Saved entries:
-- -- --

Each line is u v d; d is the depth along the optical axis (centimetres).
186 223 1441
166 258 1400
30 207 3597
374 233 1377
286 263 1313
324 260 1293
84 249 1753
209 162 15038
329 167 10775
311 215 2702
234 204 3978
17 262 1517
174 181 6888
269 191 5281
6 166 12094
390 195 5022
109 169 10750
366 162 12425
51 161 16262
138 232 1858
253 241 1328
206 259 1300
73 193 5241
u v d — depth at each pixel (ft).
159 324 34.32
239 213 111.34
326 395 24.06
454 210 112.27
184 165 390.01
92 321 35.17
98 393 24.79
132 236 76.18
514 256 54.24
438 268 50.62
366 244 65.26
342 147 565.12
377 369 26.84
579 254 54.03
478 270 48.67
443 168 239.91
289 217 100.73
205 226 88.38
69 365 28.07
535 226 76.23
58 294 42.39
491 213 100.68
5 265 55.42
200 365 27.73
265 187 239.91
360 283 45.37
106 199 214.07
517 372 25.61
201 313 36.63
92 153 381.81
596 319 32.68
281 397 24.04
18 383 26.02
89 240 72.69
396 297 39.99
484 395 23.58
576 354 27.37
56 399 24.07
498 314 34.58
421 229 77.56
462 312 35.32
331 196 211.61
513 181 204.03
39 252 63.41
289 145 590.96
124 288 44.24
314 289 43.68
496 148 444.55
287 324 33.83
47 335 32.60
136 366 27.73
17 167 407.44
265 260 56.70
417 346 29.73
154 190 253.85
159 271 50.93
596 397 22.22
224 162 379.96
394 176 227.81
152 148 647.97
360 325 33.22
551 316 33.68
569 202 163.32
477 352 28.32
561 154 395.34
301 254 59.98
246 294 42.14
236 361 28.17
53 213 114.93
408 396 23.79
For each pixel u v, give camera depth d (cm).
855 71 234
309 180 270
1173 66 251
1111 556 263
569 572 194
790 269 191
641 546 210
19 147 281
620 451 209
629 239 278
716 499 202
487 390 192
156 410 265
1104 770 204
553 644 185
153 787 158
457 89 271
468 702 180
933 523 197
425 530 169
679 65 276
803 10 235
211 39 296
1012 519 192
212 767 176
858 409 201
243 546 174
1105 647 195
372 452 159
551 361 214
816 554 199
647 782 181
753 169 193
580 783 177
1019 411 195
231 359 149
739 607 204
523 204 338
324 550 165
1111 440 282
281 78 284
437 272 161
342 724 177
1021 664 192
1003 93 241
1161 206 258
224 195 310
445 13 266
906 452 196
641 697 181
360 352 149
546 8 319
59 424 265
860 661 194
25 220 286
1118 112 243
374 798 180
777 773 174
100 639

-- -- --

*Aim of the task*:
Work out how many lines in the entries contain "pixel" and give that number alone.

*Exercise answer*:
2